■ Page extract:
══════════
Job Lifecycle State Machine

PENDING  -->  RUNNING  -->  COMPLETED  (terminal)
                    \
                     -->  FAILED      (terminal)

From PENDING only:
PENDING  -->  CANCELLED               (terminal)

API Endpoints Reference

Job Management /api/v1/jobs

Method Endpoint Description HTTP Status
POST /api/v1/jobs Submit a new ingestion job 202 Accepted
GET /api/v1/jobs List all jobs (optional ?status=PENDING) 200 OK
GET /api/v1/jobs/{id} Get specific job status 200 OK
DELETE /api/v1/jobs/{id} Cancel a pending job 200 OK
GET /api/v1/jobs/{id}/logs Get audit trail for a job 200 OK

Metrics /api/v1/metrics

Method Endpoint Description
GET /api/v1/metrics/job-efficiency KPIs: success rate, throughput
GET /api/v1/metrics/system-health Queue depth, JVM, health status
GET /api/v1/metrics/jobs-over-time Time-windowed job summary
GET /api/v1/metrics/summary Combined dashboard snapshot

Spring Actuator (built-in monitoring)

Endpoint Description
GET /actuator/health DB connectivity, app status
GET /actuator/metrics JVM metrics (memory, threads, HTTP)
══════════
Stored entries
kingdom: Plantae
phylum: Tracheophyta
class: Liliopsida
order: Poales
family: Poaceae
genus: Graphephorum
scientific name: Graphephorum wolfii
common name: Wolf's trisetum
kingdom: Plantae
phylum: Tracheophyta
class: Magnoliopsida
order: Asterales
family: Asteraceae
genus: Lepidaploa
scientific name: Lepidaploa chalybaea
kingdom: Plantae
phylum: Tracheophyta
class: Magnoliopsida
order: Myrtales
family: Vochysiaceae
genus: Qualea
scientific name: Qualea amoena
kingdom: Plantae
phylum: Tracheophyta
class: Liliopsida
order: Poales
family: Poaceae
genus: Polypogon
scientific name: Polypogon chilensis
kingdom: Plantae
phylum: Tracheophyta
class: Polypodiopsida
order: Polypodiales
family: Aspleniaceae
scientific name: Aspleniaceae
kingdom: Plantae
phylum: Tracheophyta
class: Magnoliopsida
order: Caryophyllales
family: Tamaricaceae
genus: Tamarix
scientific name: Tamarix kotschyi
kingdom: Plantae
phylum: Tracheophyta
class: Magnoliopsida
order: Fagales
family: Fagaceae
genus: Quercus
══════════
■ Required task 1:
Rewrite the section of the job API reference headed "Spring Actuator (built-in monitoring)" as a brief list, keeping its main facts.
■ Required task 2:
Write what comes next in the job API reference, picking up after its last line.

■ Expected output 1:
Spring Actuator (built-in monitoring):
- GET /actuator/health: database connectivity and app status
- GET /actuator/metrics: JVM metrics (memory, threads, HTTP)

■ Expected output 2:
Prerequisites and Setup

1. Java 17 (JDK)

# Check if installed:
java -version
# Expected: openjdk version "17.x.x"

# Install if missing:
# Windows: https://adoptium.net/
# Mac:     brew install openjdk@17
# Ubuntu:  sudo apt install openjdk-17-jdk

2. Apache Maven

# Check if installed:
mvn -version
# Expected: Apache Maven 3.x.x

# Install if missing:
# Windows: https://maven.apache.org/download.cgi
# Mac:     brew install maven
# Ubuntu:  sudo apt install maven

3. MySQL 8.0

# Check if installed:
mysql --version

# Install if missing:
# Windows: https://dev.mysql.com/downloads/installer/
# Mac:     brew install mysql && brew services start mysql
# Ubuntu:  sudo apt install mysql-server && sudo systemctl start mysql

Running the Project

Step 1 — Create the MySQL Database

# Open MySQL shell:
mysql -u root -p

# Inside the shell:
CREATE DATABASE dataflow_db CHARACTER SET utf8mb4 COLLATE utf8mb4_unicode_ci;
SHOW DATABASES;
EXIT;

Step 2 — Clone or Download the Project

git clone https://github.com/sahastraWin/dataflow-ingestion-engine.git
cd dataflow-ingestion-engine/dataflow-engine

# Verify structure:
ls
# Should show: pom.xml  src/  logs/

Step 3 — Configure the Database Connection

Open src/main/resources/application.properties and update:

spring.datasource.username=root
spring.datasource.password=YOUR_PASSWORD_HERE

If your MySQL root password is empty, use: spring.datasource.password=

Step 4 — Build the Project

mvn clean install -DskipTests
# Expected output: [INFO] BUILD SUCCESS

-DskipTests skips tests during first build. Run mvn test separately.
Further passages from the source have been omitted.